The company, founded by Sir Richard Branson, immediately pulled the edited version and replaced it with an earlier take which shows the implant.
Simone said: "Virgin Active immediately responded to my post on Facebook and made contact with me to meet with them.
"We had a discussion about what happened and they were extremely apologetic about everything.
"Somebody on the creative team, probably uneducated about hearing disability if I can say so, told them to remove it.
"Unfortunately nobody thought the better of it and that the impact of the bigger picture would be an unwelcome one.
"Virgin took off all the adverts and put the original one back on."
Simone has previously modelled for Virgin in their 'Ballet Barre' series, when the firm learned she was hearing impaired.
However, she still appeared on billboards in images which featured her implant.
Simone, principal dancer with Bovim Ballet Co. in South Africa, is also an active representative for the deaf community.
She hopes to use her experience to raise awareness of the hearing disability.
Simone said: "It's amazing how many people still need to know more and that there is still work for me to do as an ambassador and former Miss Deaf SA.
"I was put in a difficult situation.
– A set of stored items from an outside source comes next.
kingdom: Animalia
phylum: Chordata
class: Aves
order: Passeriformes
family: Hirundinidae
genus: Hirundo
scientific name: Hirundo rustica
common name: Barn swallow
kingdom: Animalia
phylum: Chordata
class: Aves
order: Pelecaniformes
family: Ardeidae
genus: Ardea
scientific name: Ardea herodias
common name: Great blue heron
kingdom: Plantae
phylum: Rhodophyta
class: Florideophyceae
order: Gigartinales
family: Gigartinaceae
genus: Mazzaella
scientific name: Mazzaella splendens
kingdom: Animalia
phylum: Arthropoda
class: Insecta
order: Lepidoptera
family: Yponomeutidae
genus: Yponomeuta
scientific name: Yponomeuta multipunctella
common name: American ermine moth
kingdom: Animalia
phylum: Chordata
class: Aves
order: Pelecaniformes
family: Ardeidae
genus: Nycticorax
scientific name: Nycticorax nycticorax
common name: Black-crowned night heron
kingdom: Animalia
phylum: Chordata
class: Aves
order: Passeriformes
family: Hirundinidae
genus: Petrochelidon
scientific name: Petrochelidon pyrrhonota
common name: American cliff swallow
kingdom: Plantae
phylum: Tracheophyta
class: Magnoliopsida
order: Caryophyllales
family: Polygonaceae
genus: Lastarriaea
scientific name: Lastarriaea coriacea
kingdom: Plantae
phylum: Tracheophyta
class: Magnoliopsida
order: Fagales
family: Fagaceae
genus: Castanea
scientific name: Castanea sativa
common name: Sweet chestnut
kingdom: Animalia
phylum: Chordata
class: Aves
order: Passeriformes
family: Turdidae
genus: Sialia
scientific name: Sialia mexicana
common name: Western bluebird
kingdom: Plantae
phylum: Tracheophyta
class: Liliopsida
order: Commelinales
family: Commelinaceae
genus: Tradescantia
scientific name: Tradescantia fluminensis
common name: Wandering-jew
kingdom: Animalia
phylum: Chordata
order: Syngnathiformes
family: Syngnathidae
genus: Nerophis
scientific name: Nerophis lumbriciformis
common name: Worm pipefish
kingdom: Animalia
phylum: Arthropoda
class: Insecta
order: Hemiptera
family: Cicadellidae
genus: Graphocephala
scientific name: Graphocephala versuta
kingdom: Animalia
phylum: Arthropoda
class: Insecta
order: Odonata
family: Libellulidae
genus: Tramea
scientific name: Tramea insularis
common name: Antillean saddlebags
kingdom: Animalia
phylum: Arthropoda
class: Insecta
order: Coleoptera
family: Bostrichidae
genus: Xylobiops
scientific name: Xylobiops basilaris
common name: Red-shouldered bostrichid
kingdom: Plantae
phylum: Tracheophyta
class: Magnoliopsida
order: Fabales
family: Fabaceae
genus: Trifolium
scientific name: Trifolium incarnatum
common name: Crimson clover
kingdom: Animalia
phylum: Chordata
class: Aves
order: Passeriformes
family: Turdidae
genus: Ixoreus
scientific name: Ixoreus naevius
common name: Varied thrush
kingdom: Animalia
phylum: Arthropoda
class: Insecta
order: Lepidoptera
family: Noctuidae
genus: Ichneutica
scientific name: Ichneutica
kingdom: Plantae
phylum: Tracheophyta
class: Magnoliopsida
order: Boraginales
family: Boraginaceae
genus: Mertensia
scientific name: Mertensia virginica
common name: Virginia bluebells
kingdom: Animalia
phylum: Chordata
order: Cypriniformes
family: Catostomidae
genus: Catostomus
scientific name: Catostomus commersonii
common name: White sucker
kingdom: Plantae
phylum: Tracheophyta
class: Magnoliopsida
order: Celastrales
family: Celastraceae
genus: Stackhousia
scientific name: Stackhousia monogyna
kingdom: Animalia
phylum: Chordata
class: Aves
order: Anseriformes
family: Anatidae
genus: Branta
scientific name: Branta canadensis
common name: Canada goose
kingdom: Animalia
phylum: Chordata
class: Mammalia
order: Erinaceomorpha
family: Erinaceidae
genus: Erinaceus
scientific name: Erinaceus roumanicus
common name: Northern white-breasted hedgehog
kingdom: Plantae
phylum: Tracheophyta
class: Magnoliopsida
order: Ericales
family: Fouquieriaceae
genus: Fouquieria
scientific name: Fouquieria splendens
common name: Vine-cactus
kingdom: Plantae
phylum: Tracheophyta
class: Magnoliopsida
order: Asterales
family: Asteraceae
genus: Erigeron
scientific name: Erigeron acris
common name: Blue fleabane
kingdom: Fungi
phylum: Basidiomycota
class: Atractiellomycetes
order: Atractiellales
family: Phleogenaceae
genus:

If I claim to be an ambassador for the deaf, then am I not proud to boldly showcase who I am?

"I am also currently working on a solo performance for a big international event in Austria next year where I will represent as the world's first professional ballerina with a cochlear implant.
"I believe that your imperfections add to your beauty and uniqueness as a human being.
"I was born deaf and my disability as shaped me in who I am today.
"Not for one moment would I hope to try and change myself, because I was meant to find my purpose in life with it and so I do it with hard work, many obstacles and and yet with joy, grace and beauty.
"So I choose to smile on and make my disability an ability."
Liam Preston, head of the body confidence campaign Be Real, said: "It's important for companies to be inclusive of diversity in their advertising and portray people from all walks of life.
"While there are nowhere near enough disabled people featured in advertising as it is, editing a model's cochlear implant, which is part of her identify, suggests that only a certain look is desirable.
"Instead of companies trying so hard to portray only one beauty standard, there should be more emphasis on highlighting and celebrating people's uniqueness."
Dr Jan Sheldon, Chief Executive of the Royal Association for Deaf, people said: "The Deaf Community are very proud of their history, language and culture.
"Although we acknowledge that Virgin have apologised for their actions it is clear that they have a very urgent need to significantly develop their knowledge and understanding of Deafness."
A spokesman for Virgin said: "We issued an immediate apology to Simone.
"We had a good heart-to-heart meeting with her.
"We will work with Simone around education and have re-run the campaign, unretouched.
"We 100% accept that the action of photo-shopping the image is not in line with our values as a business, nor in keeping with the welcome we extend to everyone.
"Simone subsequently posted about her satisfaction with the resolution on her Facebook page.
"We got it wrong and we realise that."